A Pitcher of Colored Light
Ruskin
Screening on Film
$10 Special Event Tickets
Robert Beavers (b.1949) began his extraordinary career in film at the precocious age of seventeen, the same year he met Gregory Markopoulos, the influential avant-garde filmmaker who would become his partner for life, and permanently relocated to Europe. Together Beavers and Markopoulos bravely dedicated themselves to a singular mode of art cinema that adamantly refused all commercial impulses and maintained a careful distance from the major currents of contemporary American experimental cinema. Until the mid-1990s, Beavers, like Markopoulos, strictly controlled the exhibition of his work, restricting screenings to an annual series of outdoor events in Greece. In the last decade Beavers has selectively exhibited his films in and outside of Europe, always to tremendous critical acclaim.

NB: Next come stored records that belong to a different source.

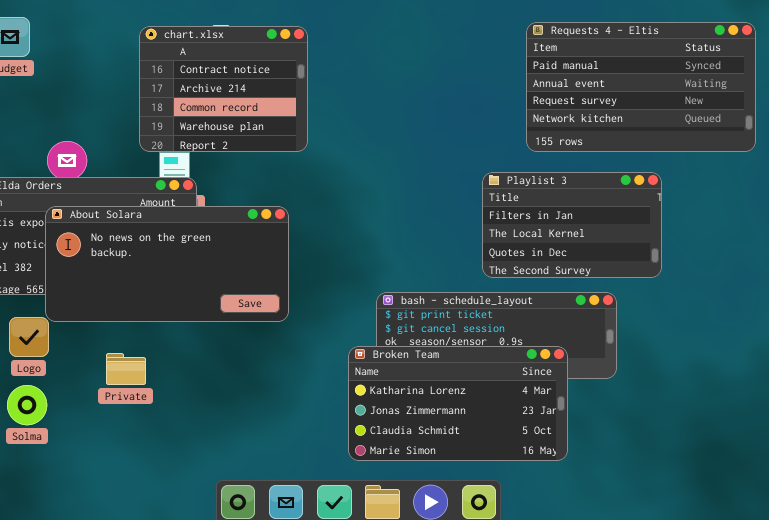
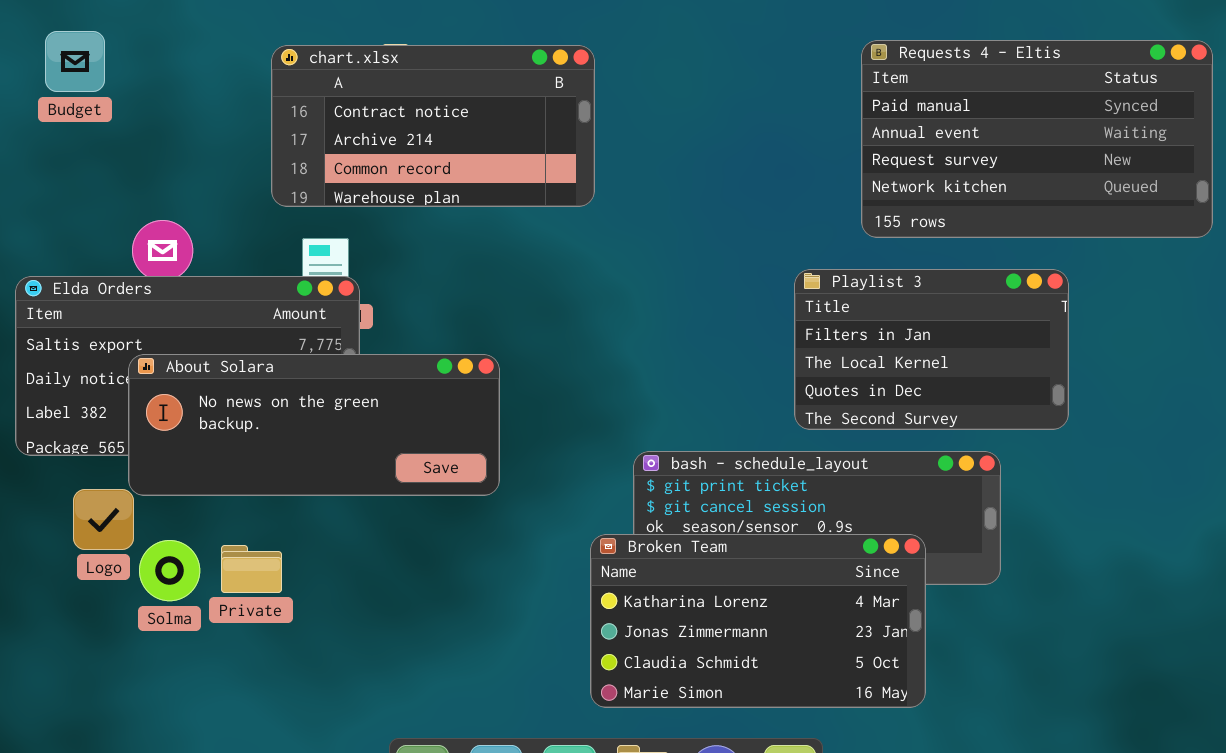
chart.xlsx: [139,26,308,152] -> [271,45,595,207], resized
About Solara: [45,206,289,322] -> [128,354,500,496], resized
Solma: [7,385,47,425] -> [139,540,200,601], moved

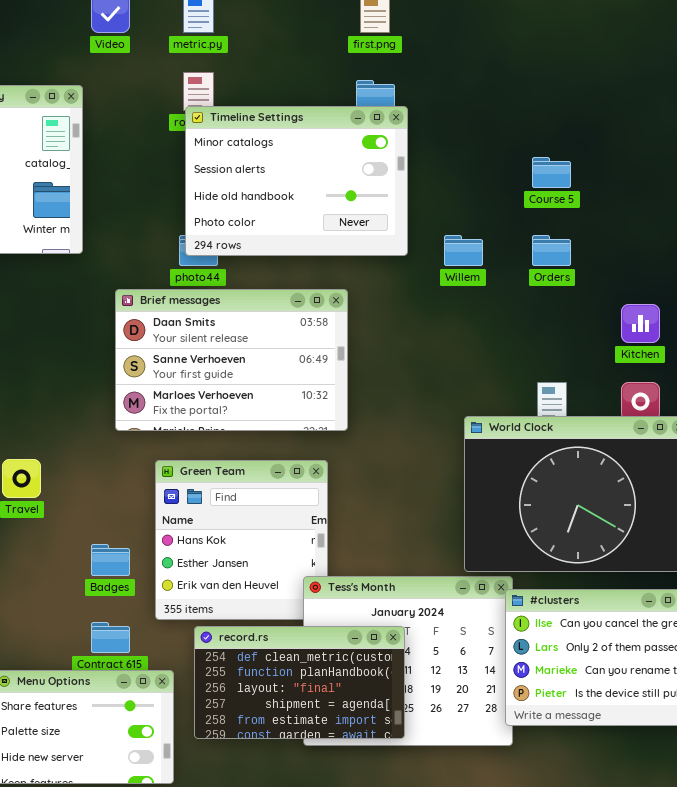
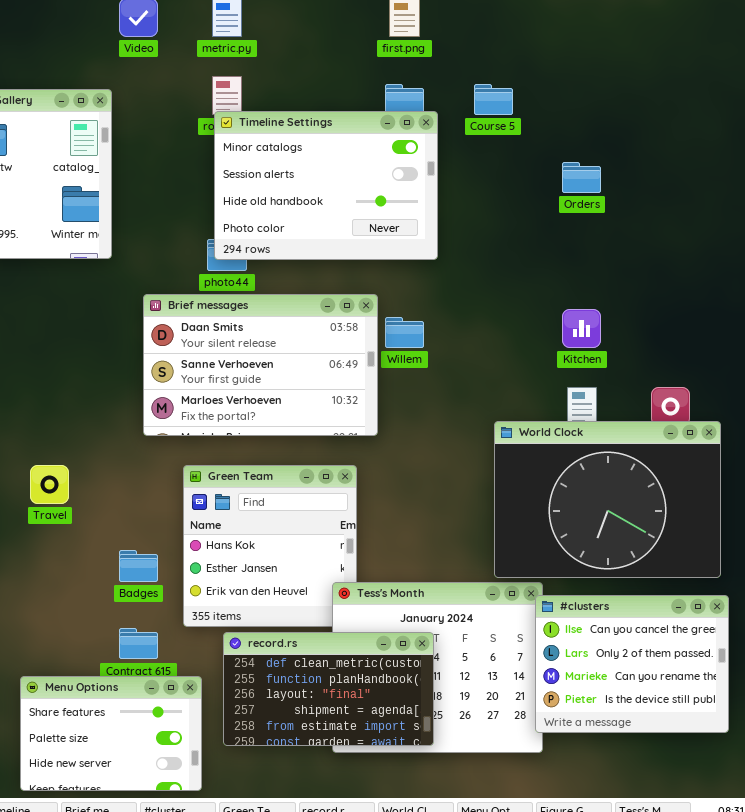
Course 5: [532,157,571,188] -> [474,84,513,115], moved
Willem: [444,235,483,266] -> [385,317,424,348], moved
Orders: [532,235,571,266] -> [562,162,601,193], moved
Kitchen: [621,304,660,343] -> [562,309,601,348], moved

Frequently drawing inspiration from European art and architecture, Beavers' films are equally noted for their intricate mosaic-like structure and exquisite framing as their insightful exploration of history and art. The thematic and formal complexity of Beavers' films is balanced by the sensuous beauty of every image contained within them. For the last ten years Beavers has re-edited and re-worked the sound for almost all of his films and organized them into an ambitious omnibus work entitled My Hands Outstretched to the Winged Distance and Sightless Measure.
Beavers' latest film is among his most entrancing works, a portrait of his aging mother that also follows the passage of the seasons around her cottage in Massachusetts. The artist's first film shot entirely in the US since 1966, A Pitcher of Colored Light is tinged with a melancholy sense of time passed.
…The shadows play an essential part in the mixture of loneliness and peace that exists here. The seasons move from the garden into the house, projecting rich diagonals in the early morning or late afternoon. Each shadow is a subtle balance of stillness and movement; it shows the vital instability of space. Its special quality opens a passage to the subjective; a voice within the film speaks to memory. The walls are screens through which I pass to the inhabited privacy. We experience a place through the perspective of where we come from and hear another's voice through our own acoustic. The sense of place is never separate from the moment.
Originally shot on 16mm and now presented in a beautiful 35mm blow-up, Ruskin is a wonderful, complex work that explores the city of Venice guided by John Ruskin's melancholy text, The Stones of Venice. In Beavers' film Venice awakens as a city haunted by the layers of history found within its most intimate architectural details and evoked in the isolated sounds brilliantly woven throughout the film – water lapping, approaching footsteps, a single extended chord on an organ. The frequent presence of the filmmaker's hands – a recurrent motif throughout Beavers' work – evoke the hand-crafted, almost sculptural quality of his unique cinema.